Car comment dire qu'il n'était pas le seul à qui Pothos portait un intérêt ? Et que cet intérêt, tout aussi irréel qu'il pût paraître, n'était inspiré ni par le mépris, ni par la haine, et moins encore par l'avantage substantiel et vital que le dieu tirait des sentiments qu'il avait révélés chez eux ?
Cet état de fait, qui s'était imposé à lui de façon complètement inattendue, avait à ce point ébranlé Sam qu'il avait dû s'éloigner. Mettre de la distance entre Pothos et lui, dans l'espoir de diluer le choc qu'entrevoir ses pensées profondes avait déclenché. Et tenter de déterminer s'il devait rejeter en bloc cette facette du Dieu du Désir - peut-être totalement erronée - qui lui était apparue, ou composer avec l'idée qu'il avait rarement aussi mal jugé la nature profonde d'un individu.
- Surtout t'en fais pas, souffla bientôt le puîné, la tête basse. Il m'a dit que ça durerait pas. Au moins là-dessus vous êtes d'accord.
Sam espéra une réaction, même un sarcasme, mais jamais elle ne vint. Pour tenter de comprendre la raison du silence persistant de son frère, le cadet releva bientôt les yeux, anticipant de croiser le regard noir de Dean, ou même de découvrir qu'il n'était plus là, mais il était bien là. Immobile, tourné vers l'arbre central, que Sam ne pouvait voir, et que son aîné ne regardait visiblement pas. Car ce dernier avait les yeux levés vers le plafond de la grotte, qu'il ne quittait plus. Lentement, le cadet se remit sur ses pieds. S'étonnant de plus en plus de la prostration de Dean, et sentant tout à coup l'angoisse le gagner en réalisant qu'il ne clignait même plus des paupières. Il se passait quelque chose, c'était certain. Et comme pour confirmer l'intuition de Sam, le pied de Dean recula soudain d'un demi-pas. Dans un geste de méfiance extrême.

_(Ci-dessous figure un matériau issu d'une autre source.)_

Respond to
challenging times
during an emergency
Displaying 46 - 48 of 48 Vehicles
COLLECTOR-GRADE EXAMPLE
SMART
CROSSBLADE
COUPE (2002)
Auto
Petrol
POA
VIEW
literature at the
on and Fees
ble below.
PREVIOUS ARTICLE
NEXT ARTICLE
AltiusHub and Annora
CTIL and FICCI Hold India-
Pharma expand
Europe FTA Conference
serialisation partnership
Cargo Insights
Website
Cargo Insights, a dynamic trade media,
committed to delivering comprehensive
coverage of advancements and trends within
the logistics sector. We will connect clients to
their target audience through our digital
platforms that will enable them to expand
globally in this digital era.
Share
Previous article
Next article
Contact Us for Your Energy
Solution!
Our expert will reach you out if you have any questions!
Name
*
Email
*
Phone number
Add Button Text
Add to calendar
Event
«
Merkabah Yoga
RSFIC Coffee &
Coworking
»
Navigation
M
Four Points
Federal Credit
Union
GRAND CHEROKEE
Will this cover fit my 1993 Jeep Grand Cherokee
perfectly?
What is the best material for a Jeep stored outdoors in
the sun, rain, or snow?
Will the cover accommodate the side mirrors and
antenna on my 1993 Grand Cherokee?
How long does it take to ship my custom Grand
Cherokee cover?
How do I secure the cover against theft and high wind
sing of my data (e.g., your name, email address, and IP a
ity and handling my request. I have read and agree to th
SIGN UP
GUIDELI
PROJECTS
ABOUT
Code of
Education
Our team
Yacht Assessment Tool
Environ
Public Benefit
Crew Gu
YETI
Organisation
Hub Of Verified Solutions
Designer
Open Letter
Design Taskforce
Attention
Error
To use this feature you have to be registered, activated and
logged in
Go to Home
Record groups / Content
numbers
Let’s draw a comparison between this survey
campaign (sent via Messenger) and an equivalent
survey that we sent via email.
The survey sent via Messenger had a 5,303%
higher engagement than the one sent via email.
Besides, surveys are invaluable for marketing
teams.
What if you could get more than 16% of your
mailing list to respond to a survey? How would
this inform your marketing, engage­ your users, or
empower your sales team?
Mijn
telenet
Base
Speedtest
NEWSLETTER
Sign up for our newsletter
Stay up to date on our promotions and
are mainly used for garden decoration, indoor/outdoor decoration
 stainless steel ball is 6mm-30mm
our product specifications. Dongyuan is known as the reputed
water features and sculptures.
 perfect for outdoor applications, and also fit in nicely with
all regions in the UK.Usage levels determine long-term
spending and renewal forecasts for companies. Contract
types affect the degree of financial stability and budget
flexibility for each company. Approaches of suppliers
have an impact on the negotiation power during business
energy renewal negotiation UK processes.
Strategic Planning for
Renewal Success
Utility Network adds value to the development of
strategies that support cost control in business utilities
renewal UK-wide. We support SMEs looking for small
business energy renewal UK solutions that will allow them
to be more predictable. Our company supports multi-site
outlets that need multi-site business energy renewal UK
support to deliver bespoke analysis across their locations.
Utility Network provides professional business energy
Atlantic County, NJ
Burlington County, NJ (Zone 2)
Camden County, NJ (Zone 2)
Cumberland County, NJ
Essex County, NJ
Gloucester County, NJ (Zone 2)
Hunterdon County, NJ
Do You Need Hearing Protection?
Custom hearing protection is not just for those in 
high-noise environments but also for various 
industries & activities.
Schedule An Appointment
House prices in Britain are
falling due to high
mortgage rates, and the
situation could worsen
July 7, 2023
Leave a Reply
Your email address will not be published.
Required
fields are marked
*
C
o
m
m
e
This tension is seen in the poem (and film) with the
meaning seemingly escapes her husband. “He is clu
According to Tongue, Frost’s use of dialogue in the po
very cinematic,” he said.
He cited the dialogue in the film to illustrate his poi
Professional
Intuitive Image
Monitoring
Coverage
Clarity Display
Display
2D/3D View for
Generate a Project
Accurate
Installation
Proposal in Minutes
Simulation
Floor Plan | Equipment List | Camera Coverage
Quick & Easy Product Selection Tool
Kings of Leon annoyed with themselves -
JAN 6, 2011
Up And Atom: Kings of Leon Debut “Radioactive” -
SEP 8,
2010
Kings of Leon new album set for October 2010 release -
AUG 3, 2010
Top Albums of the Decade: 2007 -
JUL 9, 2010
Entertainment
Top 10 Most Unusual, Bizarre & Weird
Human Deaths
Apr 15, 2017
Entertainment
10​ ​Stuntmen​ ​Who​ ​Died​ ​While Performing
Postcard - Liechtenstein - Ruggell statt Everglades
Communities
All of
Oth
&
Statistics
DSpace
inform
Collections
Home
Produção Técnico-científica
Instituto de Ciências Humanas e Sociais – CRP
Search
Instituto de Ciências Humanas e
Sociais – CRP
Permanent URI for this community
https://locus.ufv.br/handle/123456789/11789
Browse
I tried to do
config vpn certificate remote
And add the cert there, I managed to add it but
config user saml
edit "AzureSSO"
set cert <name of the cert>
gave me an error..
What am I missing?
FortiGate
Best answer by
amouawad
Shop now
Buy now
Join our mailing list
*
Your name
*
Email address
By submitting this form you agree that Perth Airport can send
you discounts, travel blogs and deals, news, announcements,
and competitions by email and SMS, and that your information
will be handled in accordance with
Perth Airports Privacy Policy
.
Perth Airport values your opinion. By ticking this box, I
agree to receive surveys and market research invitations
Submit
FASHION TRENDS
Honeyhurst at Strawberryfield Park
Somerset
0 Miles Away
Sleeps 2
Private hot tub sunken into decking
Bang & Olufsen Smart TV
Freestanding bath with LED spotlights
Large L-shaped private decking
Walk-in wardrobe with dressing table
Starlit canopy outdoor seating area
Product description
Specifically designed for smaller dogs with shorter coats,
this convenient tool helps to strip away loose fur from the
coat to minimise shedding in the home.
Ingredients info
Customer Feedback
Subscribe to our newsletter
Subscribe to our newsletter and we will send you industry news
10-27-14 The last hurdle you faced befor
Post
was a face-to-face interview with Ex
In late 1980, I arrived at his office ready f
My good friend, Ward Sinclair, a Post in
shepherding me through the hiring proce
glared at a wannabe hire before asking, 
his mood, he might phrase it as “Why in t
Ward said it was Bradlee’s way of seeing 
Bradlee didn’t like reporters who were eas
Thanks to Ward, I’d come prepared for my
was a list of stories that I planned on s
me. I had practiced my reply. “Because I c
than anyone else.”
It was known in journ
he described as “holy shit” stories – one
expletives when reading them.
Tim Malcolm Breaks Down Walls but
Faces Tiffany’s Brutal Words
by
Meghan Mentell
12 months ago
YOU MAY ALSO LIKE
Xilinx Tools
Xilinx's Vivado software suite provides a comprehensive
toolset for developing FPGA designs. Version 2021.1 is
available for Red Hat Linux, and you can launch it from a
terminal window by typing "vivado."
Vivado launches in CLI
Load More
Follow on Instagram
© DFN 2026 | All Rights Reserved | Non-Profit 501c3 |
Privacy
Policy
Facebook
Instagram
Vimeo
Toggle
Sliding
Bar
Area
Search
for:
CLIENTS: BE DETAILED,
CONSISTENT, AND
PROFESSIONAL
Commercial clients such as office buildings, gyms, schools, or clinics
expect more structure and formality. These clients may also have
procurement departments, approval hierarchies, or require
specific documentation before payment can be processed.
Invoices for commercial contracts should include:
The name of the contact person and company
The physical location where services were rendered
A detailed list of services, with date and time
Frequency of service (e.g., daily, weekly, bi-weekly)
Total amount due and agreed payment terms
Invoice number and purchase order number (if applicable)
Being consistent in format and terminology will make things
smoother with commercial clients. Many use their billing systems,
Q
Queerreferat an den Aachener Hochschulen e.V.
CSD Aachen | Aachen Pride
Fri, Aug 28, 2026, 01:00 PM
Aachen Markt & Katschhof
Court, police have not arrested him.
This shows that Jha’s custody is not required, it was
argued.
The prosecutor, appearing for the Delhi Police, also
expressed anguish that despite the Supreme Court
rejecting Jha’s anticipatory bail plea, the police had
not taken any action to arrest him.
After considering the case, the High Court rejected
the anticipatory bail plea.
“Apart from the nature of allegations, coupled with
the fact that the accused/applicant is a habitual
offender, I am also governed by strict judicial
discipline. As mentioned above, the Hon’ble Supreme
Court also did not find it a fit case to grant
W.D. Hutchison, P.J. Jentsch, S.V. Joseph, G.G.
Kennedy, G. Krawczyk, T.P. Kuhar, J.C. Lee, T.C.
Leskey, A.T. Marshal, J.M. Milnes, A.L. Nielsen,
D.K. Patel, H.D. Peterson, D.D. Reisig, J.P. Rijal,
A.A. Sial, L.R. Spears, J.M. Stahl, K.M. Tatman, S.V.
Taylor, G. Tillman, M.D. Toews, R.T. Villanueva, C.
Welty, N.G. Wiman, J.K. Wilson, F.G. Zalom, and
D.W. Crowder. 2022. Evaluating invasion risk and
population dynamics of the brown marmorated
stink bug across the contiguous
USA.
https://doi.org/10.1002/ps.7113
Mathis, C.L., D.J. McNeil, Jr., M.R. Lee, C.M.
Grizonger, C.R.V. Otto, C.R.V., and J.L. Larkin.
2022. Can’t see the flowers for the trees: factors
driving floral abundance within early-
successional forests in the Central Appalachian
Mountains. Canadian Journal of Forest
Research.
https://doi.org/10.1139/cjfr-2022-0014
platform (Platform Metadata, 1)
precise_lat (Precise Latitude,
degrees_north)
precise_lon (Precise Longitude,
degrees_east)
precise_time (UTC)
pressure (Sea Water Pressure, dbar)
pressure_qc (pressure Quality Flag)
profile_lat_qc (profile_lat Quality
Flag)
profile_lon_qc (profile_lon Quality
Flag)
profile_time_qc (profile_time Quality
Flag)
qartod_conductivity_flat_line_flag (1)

- Sam..., émit-il du bout des lèvres, entre fascination et épouvante. Est-ce que t'as la moindre idée de ce que c'est que ce machin ?
Son bras droit parut se dresser tout seul et pointer en direction de la fracture au centre de la voûte. Sam s'avança alors et, en retenant son souffle, prit place aux côtés de son aîné pour suivre la direction de son regard. Il resta muet.